### REQUEST
Copy all of the data below word for word, and leave the pictures out of your copy.

Chart interpretation exercises
☆ ☆ ☆ ☆ ☆

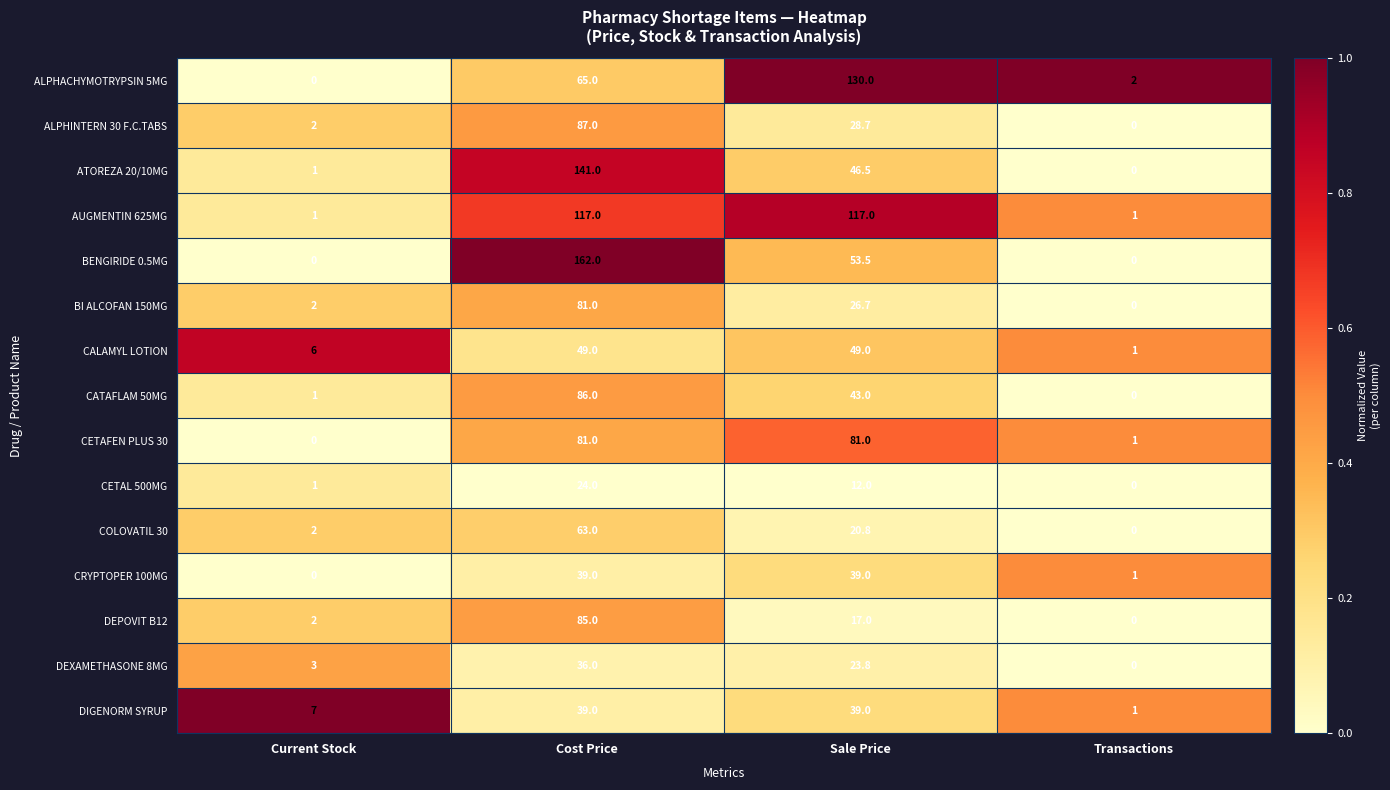

What is the maximum value for CALAMYL LOTION?

49.0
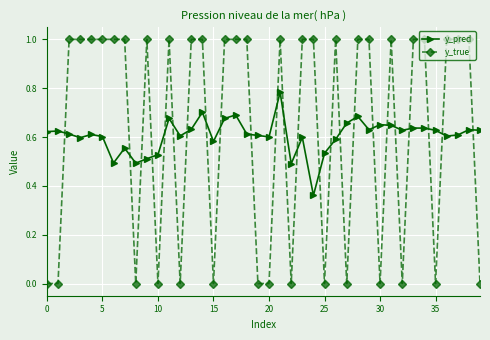

What is the value of the y_true point at the 22nd from the left?

1.0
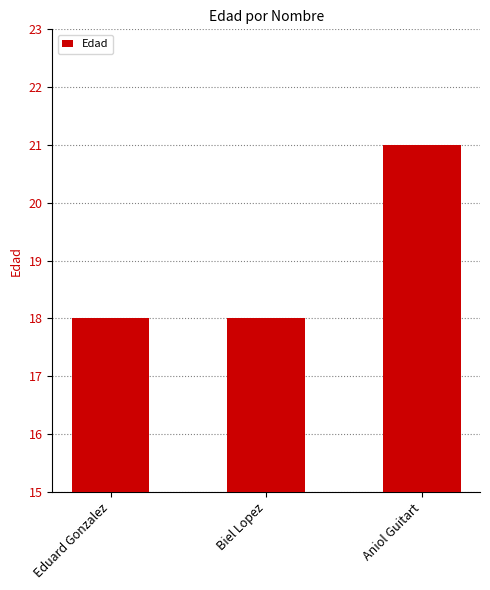

What is the label of the 1st bar from the right?

Aniol Guitart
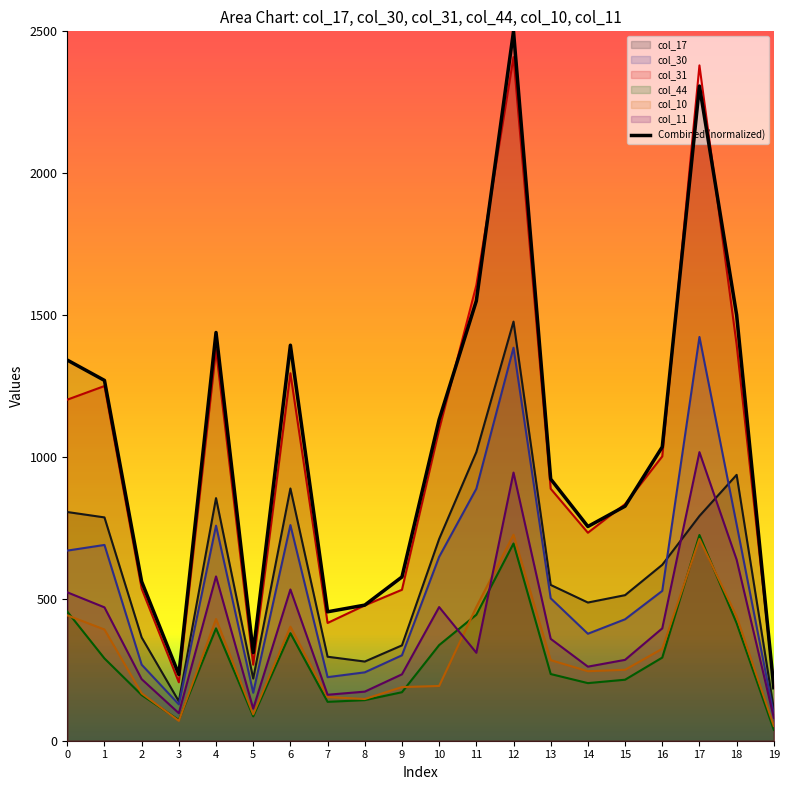

Rank the categories by value from lowest to highest.

19, 3, 5, 7, 8, 2, 9, 14, 15, 13, 16, 10, 1, 0, 6, 4, 18, 11, 17, 12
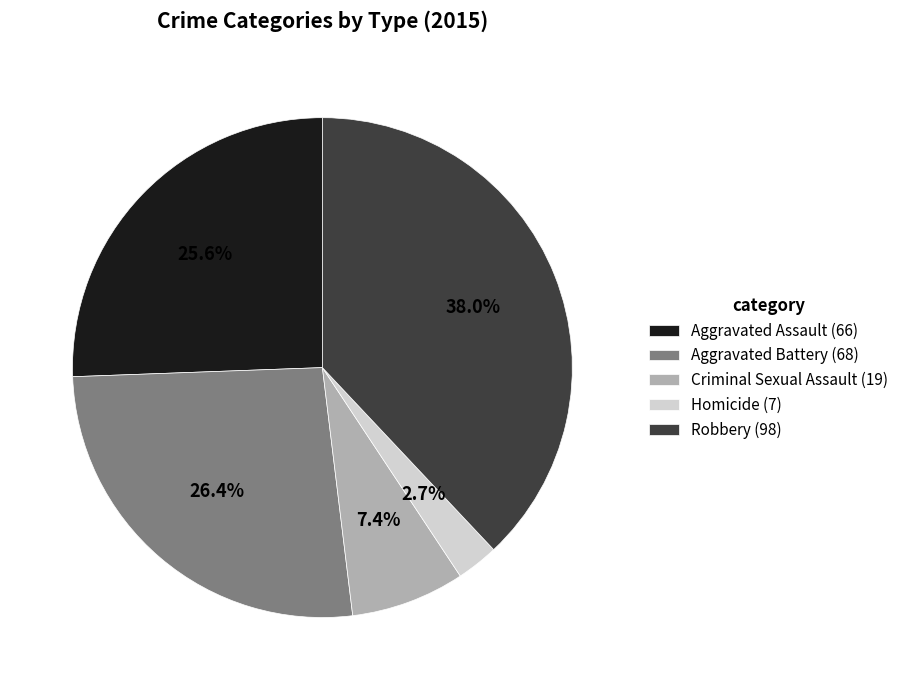

Which has a higher value, Criminal Sexual Assault or Homicide?

Criminal Sexual Assault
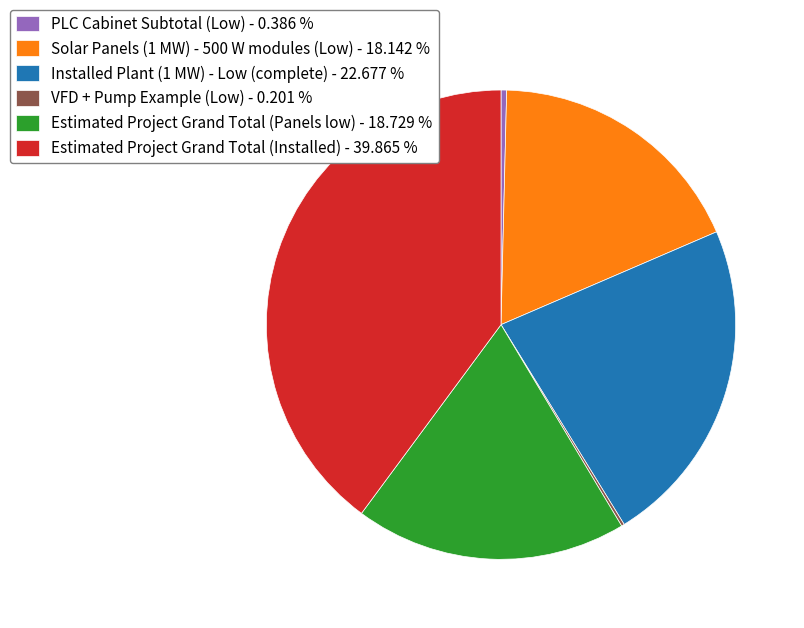

Combined, do Estimated Project Grand Total (Installed) - 39.865 % and PLC Cabinet Subtotal (Low) - 0.386 % account for over 50%?

No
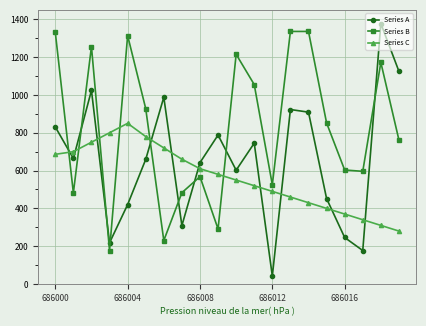

True or false: Series A has more than 2 interior local peaks.

True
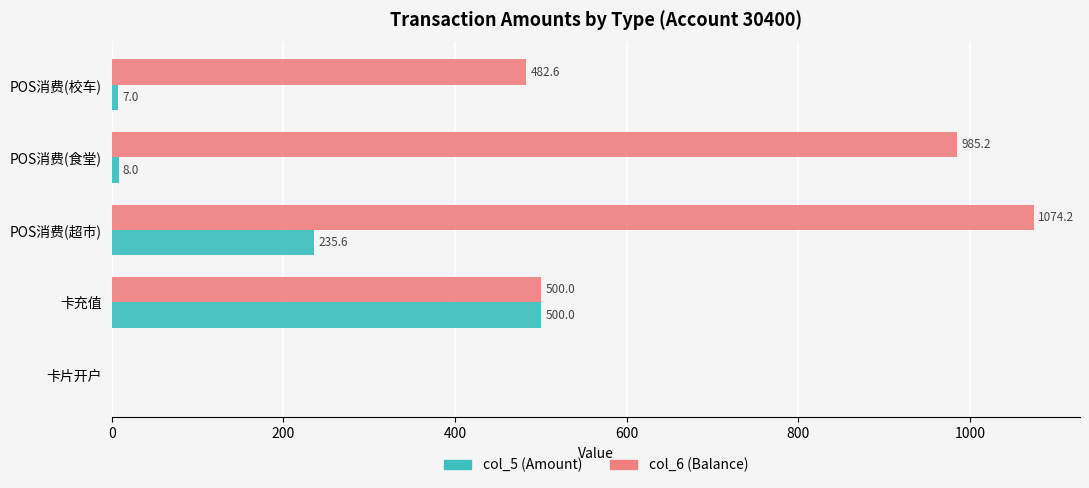

Between 卡充值 and POS消费(校车), which series saw the biggest shift?

col_5 (Amount)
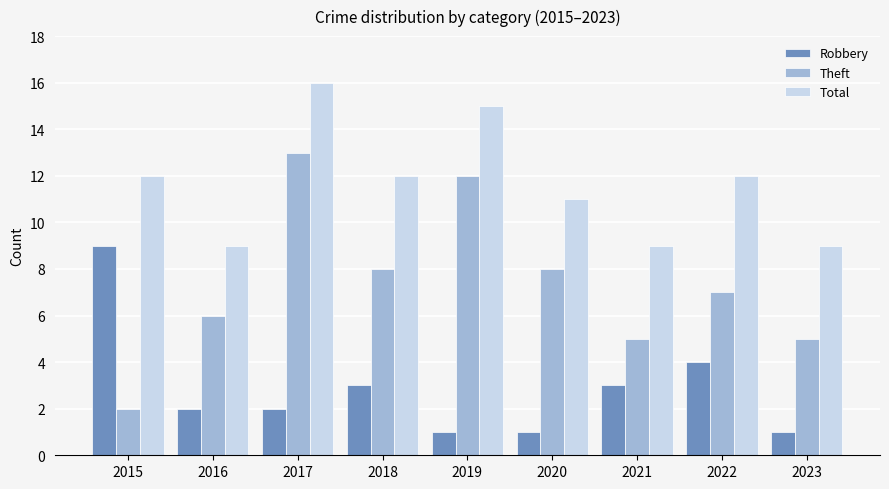

Which series has the largest range (max minus min)?

Theft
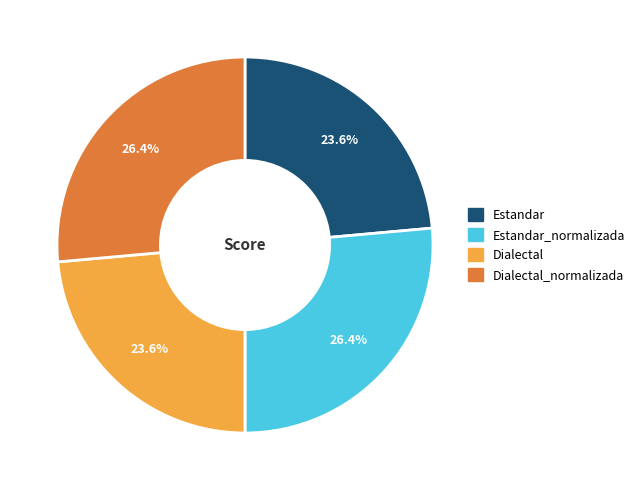

Is there a majority slice in this chart?

No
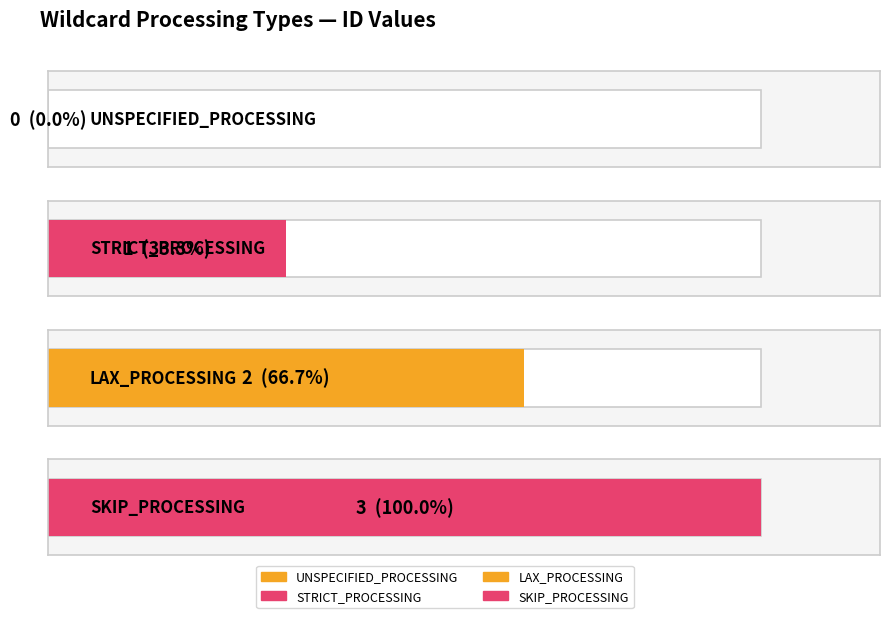

How many positive values are there?

3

☆ ☆ ☆ ☆ ☆

### ANSWER TO THIS TASK
What is the maximum value for CALAMYL LOTION?

49.0

What is the value of the y_true point at the 22nd from the left?

1.0

What is the label of the 1st bar from the right?

Aniol Guitart

Rank the categories by value from lowest to highest.

19, 3, 5, 7, 8, 2, 9, 14, 15, 13, 16, 10, 1, 0, 6, 4, 18, 11, 17, 12

Which has a higher value, Criminal Sexual Assault or Homicide?

Criminal Sexual Assault

Combined, do Estimated Project Grand Total (Installed) - 39.865 % and PLC Cabinet Subtotal (Low) - 0.386 % account for over 50%?

No

True or false: Series A has more than 2 interior local peaks.

True

Between 卡充值 and POS消费(校车), which series saw the biggest shift?

col_5 (Amount)

Which series has the largest range (max minus min)?

Theft

Is there a majority slice in this chart?

No

How many positive values are there?

3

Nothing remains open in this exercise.